MASSACHUSETTS — The battle over using MCAS test results as a graduation requirement in Massachusetts — as well as using the standardized test scores to compare school performances — heated up this week with the state Department of Education releasing results from last spring showing students still well behind pre-COVID-19 learning levels.
Question 2 on the November ballot would eliminate passing the Massachusetts Comprehensive Assessment System as a graduation requirement, while teachers’ unions argue the test itself should be de-emphasized, if not scrapped entirely.
But state Education Secretary Patrick Tutwiler said in a news statement that the lagging scores “demonstrate the importance of continued assessment and accountability” and that the MCAS is a tool to help “build on these efforts to help all of our students realize their dreams and ambitions.”
Find out what's happening in Across Massachusettswith free, real-time updates from Patch.
The results showed students slipping even from 2023 in English Language Arts and remaining well below pre-pandemic scores. The results for math were even year over year, while also being well off 2019 scores, while science scores increased slightly year over year.
In English, 39 percent of students in grades 3 and 8 passed in 2024, compared to 42 percent in 2023 and 52 percent in 2019. For 10th-graders, 57 percent passed, compared to 58 percent in 2023 and 61 percent in 2019.

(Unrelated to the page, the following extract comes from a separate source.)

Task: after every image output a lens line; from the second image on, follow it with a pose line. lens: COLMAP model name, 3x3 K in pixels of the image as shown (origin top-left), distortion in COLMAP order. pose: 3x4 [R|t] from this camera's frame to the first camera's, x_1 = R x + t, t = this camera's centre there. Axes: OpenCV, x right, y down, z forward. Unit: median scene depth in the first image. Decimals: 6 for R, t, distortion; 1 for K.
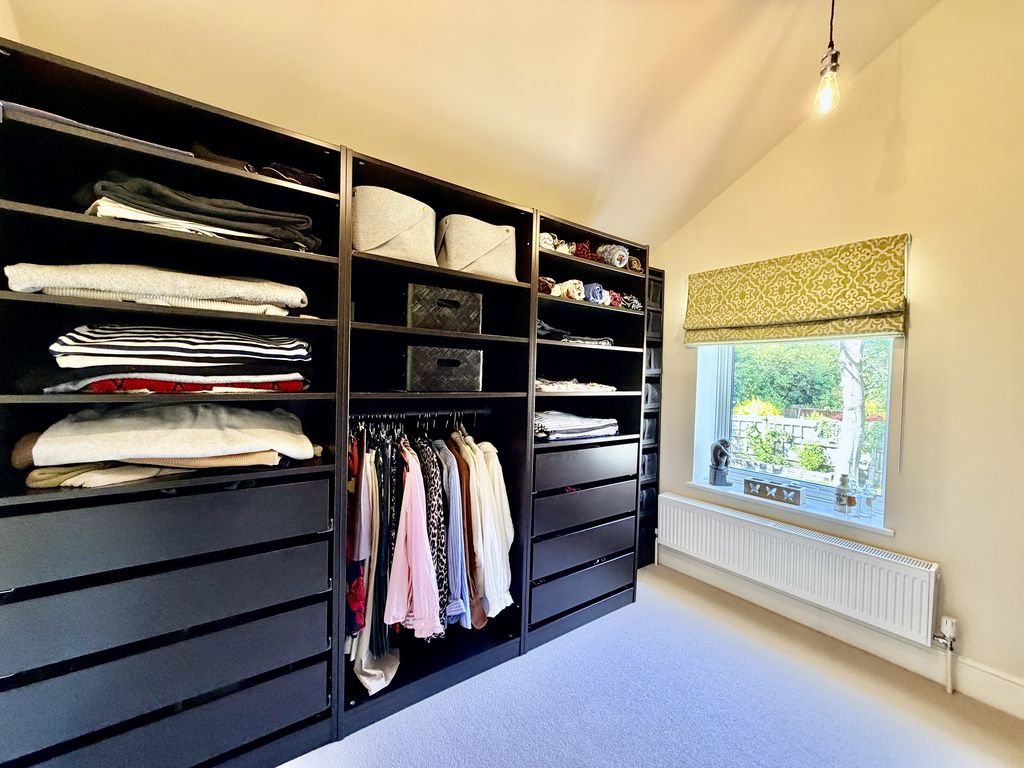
lens RADIAL K [[407.7, 0, 512.1], [0, 407.7, 388.4], [0, 0, 1]] dist [0.001376, 0.000107]
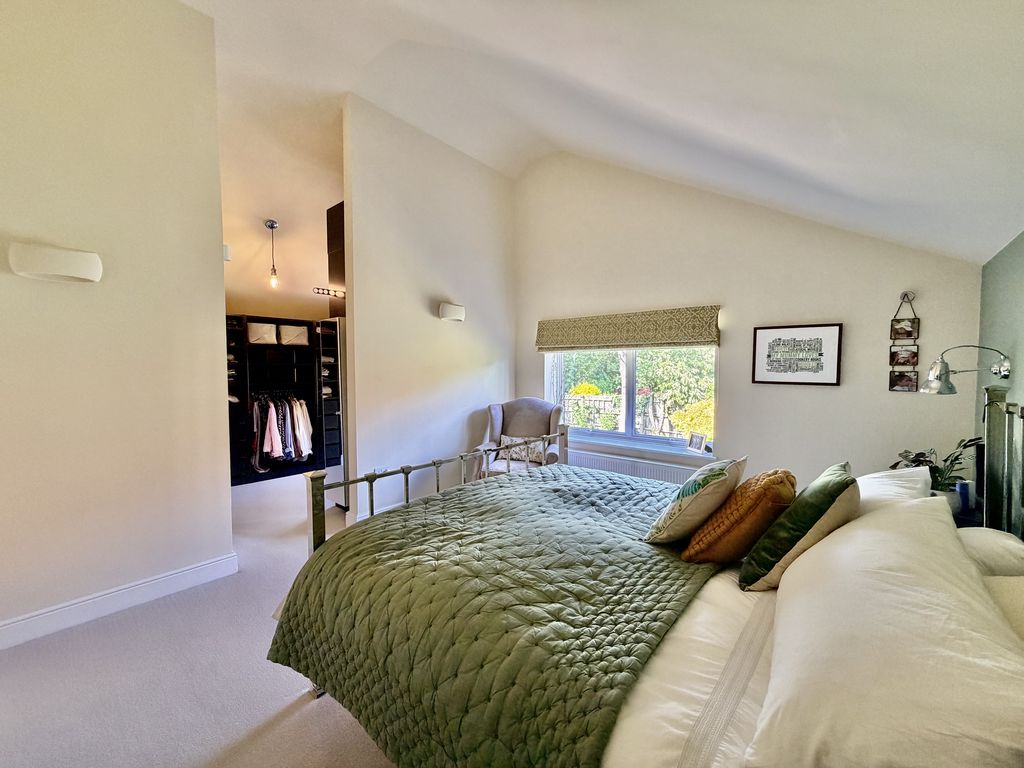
lens RADIAL K [[407.7, 0, 512.7], [0, 407.7, 384.6], [0, 0, 1]] dist [0.001376, 0.000107]
pose [[0.968430, -0.032666, 0.247134, 0.776012], [0.028265, 0.999373, 0.021337, 0.010039], [-0.247676, -0.013678, 0.968746, -2.475432]]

Find out what's happening in Across Massachusettswith free, real-time updates from Patch.
Math scores were even at 41 percent for third and eighth graders in both 2023 and 2024, compared to 49 percent in 2019. For 10th graders, scores were down to 48 percent from 50 percent in 2023, compared to 59 percent in 2019.
“As the MCAS results show today, the road back from the pandemic is not short,” Tutwiler said. “We’re encouraged to see that students are making gains in science and technology/engineering, but there is still more work to do in English language arts and math.”

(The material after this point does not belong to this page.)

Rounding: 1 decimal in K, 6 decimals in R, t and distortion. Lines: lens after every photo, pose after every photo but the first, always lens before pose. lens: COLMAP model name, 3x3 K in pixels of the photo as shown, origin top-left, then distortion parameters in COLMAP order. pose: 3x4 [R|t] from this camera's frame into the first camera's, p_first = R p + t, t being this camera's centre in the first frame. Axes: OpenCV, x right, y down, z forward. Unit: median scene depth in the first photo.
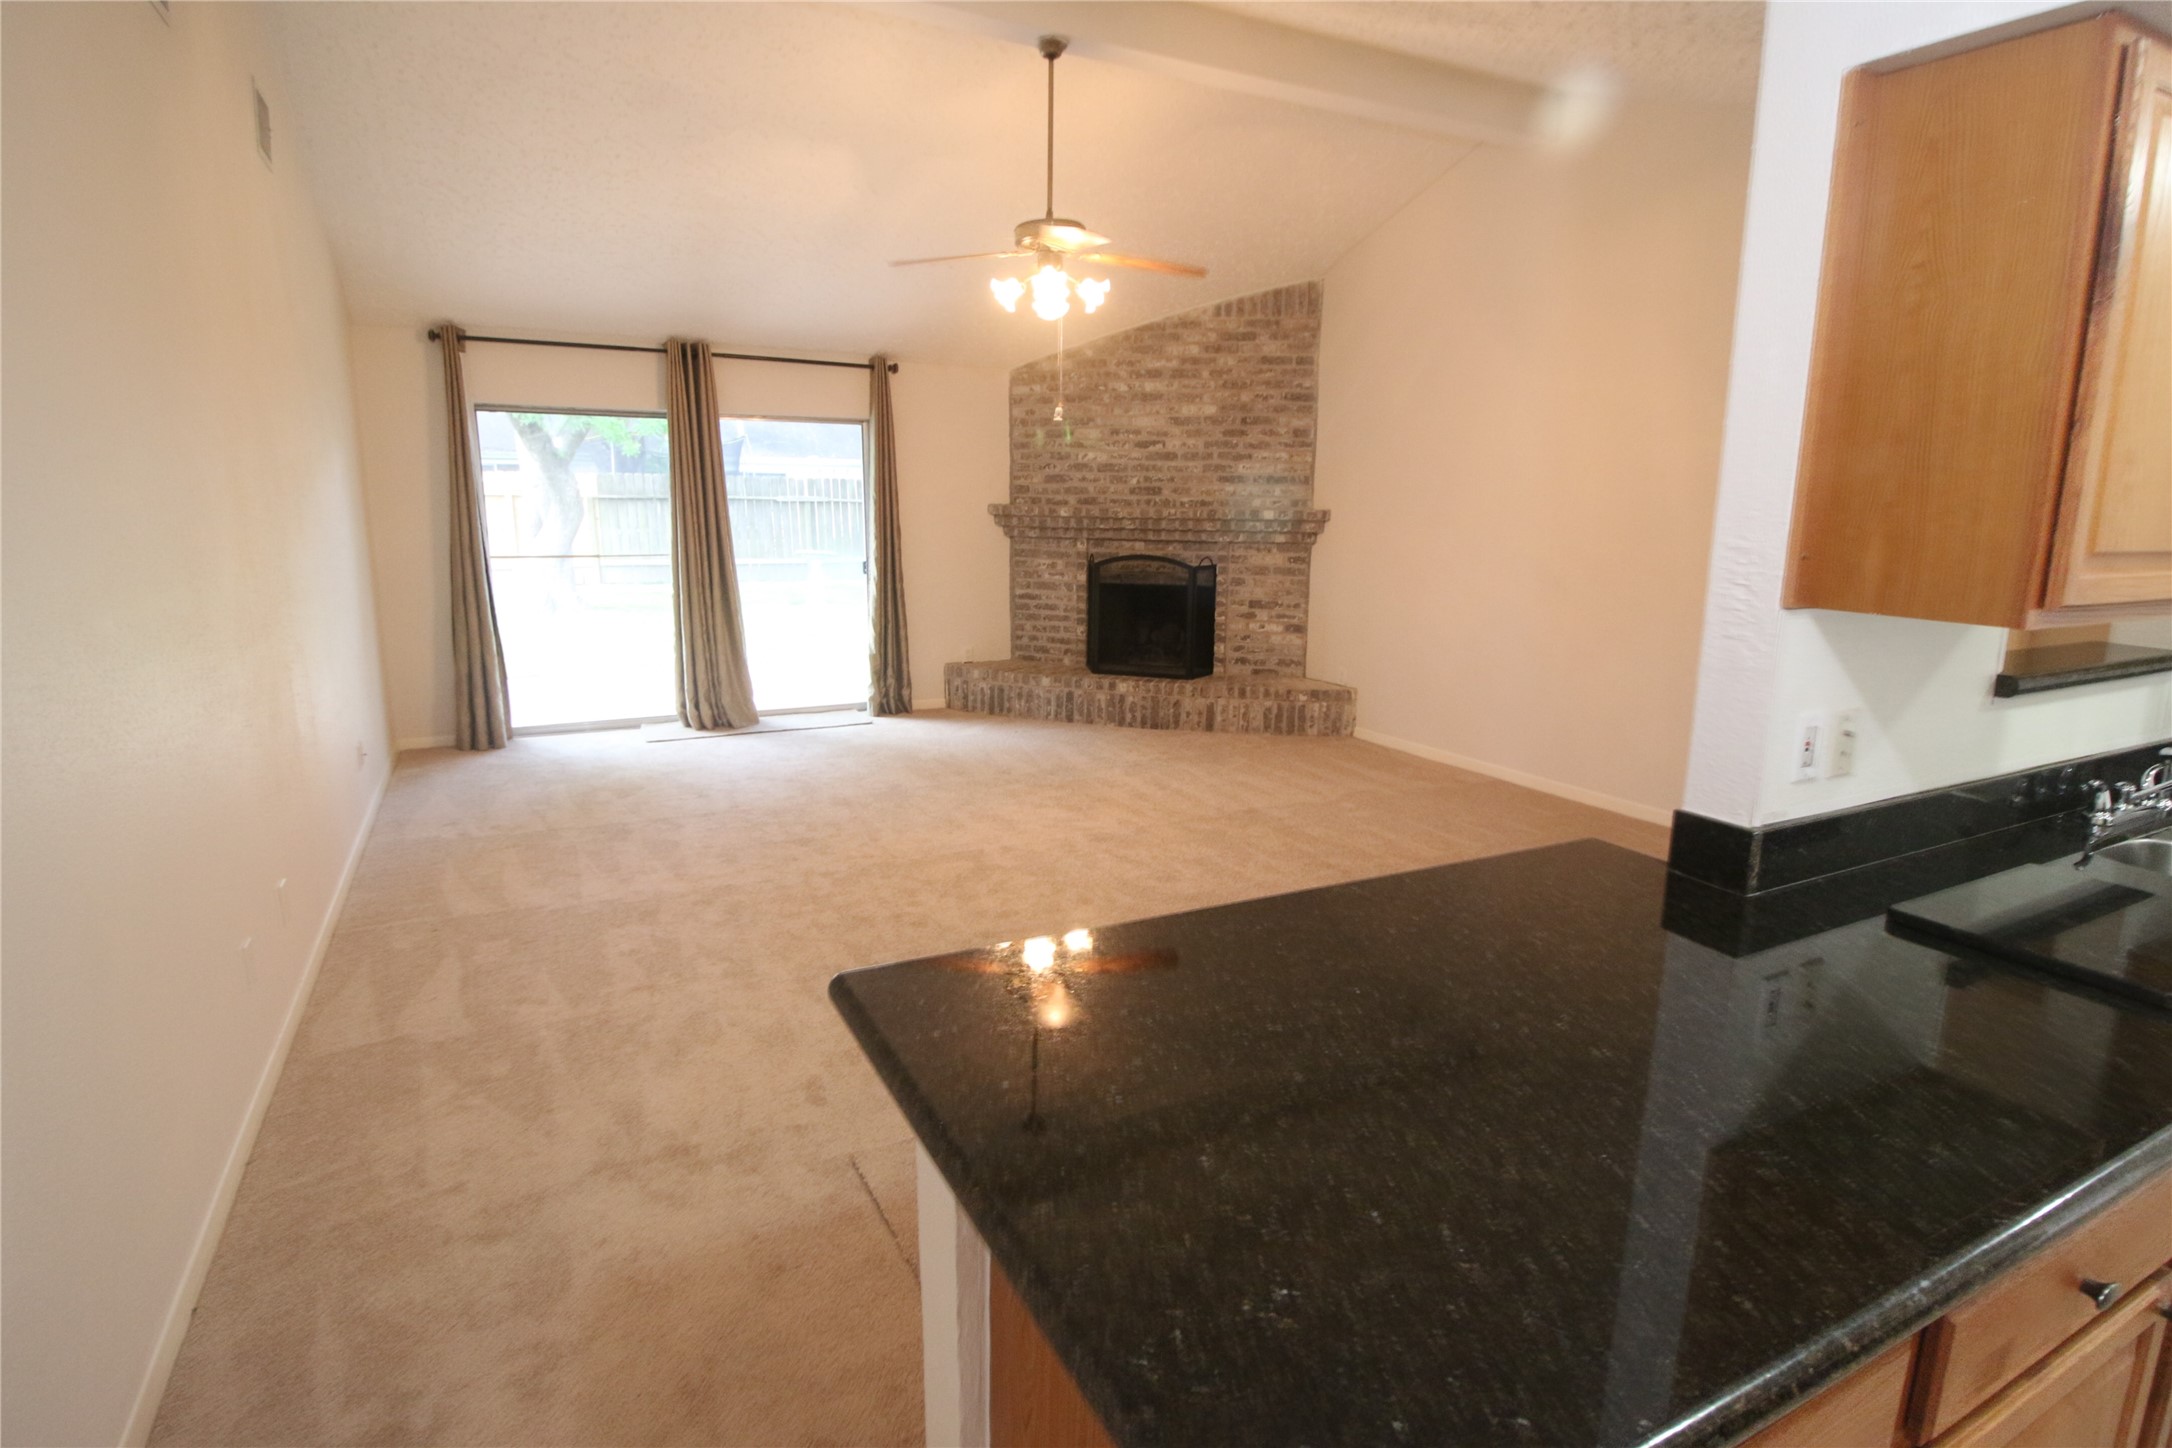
lens RADIAL K [[1131.1, 0, 1089.1], [0, 1131.1, 720.4], [0, 0, 1]] dist [-0.005632, -0.010498]
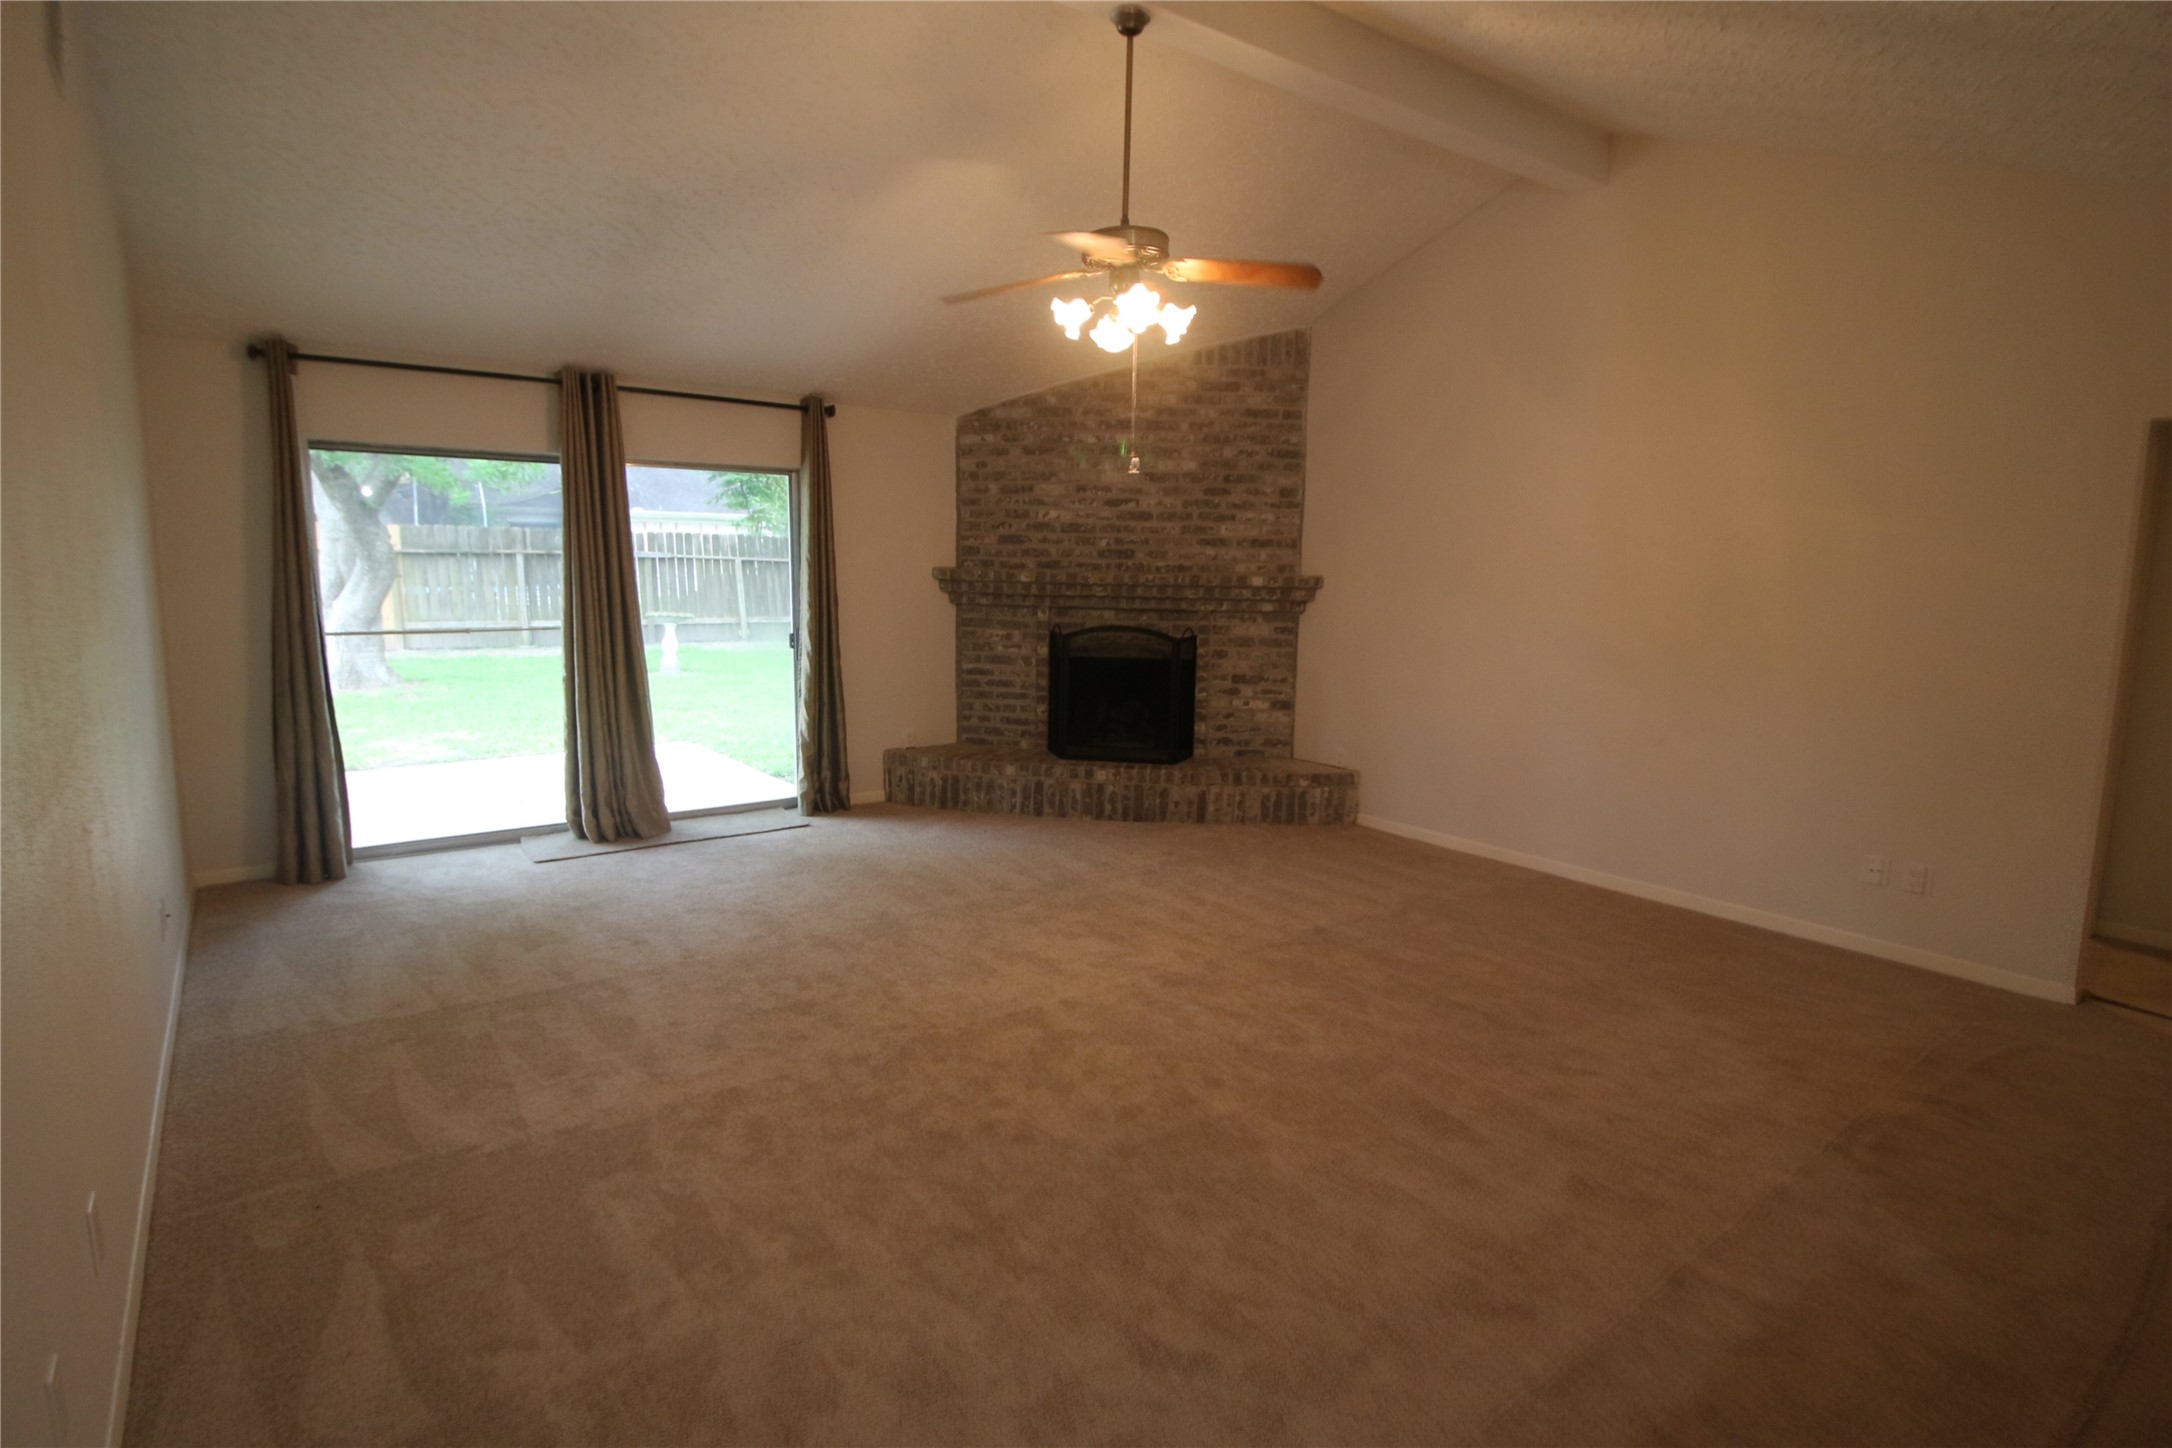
lens RADIAL K [[1131.1, 0, 1093.9], [0, 1131.1, 722.7], [0, 0, 1]] dist [-0.005632, -0.010498]
pose [[0.986663, -0.017479, 0.161838, -0.121376], [0.024826, 0.998746, -0.043486, -0.033194], [-0.160875, 0.046923, 0.985859, 0.135051]]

State data showed most districts were making either moderate or substantial improvement toward targets — among those not already considered having achieved those targets — with only a handful of districts statewide lagging to the point of requiring additional state assistance.
But the Massachusetts Teachers Association and American Federation of Teachers both issued statements blasting the tests themselves on Tuesday as the campaign rages statewide on whether to continue to use them as a graduation requirement.
“We have long been concerned about the harm caused by the MCAS,” the MTA said. “That is why educators and public education advocates across the state are fighting to replace the MCAS graduation requirement associated with these tests.
“The use of these scores to rank and sort schools is also deeply problematic. MCAS data provide just one snapshot of student performance. The fact that MCAS scores from the spring are just now being released demonstrates how the exam is not designed to allow educators and districts to take immediate action to support students.”
American Federation of Teachers Massachusetts President Jessica Tang called the MCAS a “punitive and narrow test-based system.”
“It’s concerning that the state continues to use an accountability system that is obviously not working — one that is punitive toward the students with the highest levels of need, one that only exacerbates the achievement gaps we’re seeing between students in our cities and their peers in wealthier suburbs,” she said.
The MTA said using the MCAS scores to rank schools against each other in the years following COVID-19 “will return us to a time when one’s ability to get a quality, public education was wholly reliant on their zip code.”
Click Here: newcastle knights jersey
The MTA is in favor of Question 2 eliminating the MCAS as a graduation requirement if they are to be administered at all.
“Removing the MCAS graduation requirement is one way that the exams can be placed in their proper context,” the MTA said. “Incorporating MCAS scores alongside results from other assessment tools routinely used by educators will provide more accurate and actionable information about student performance.”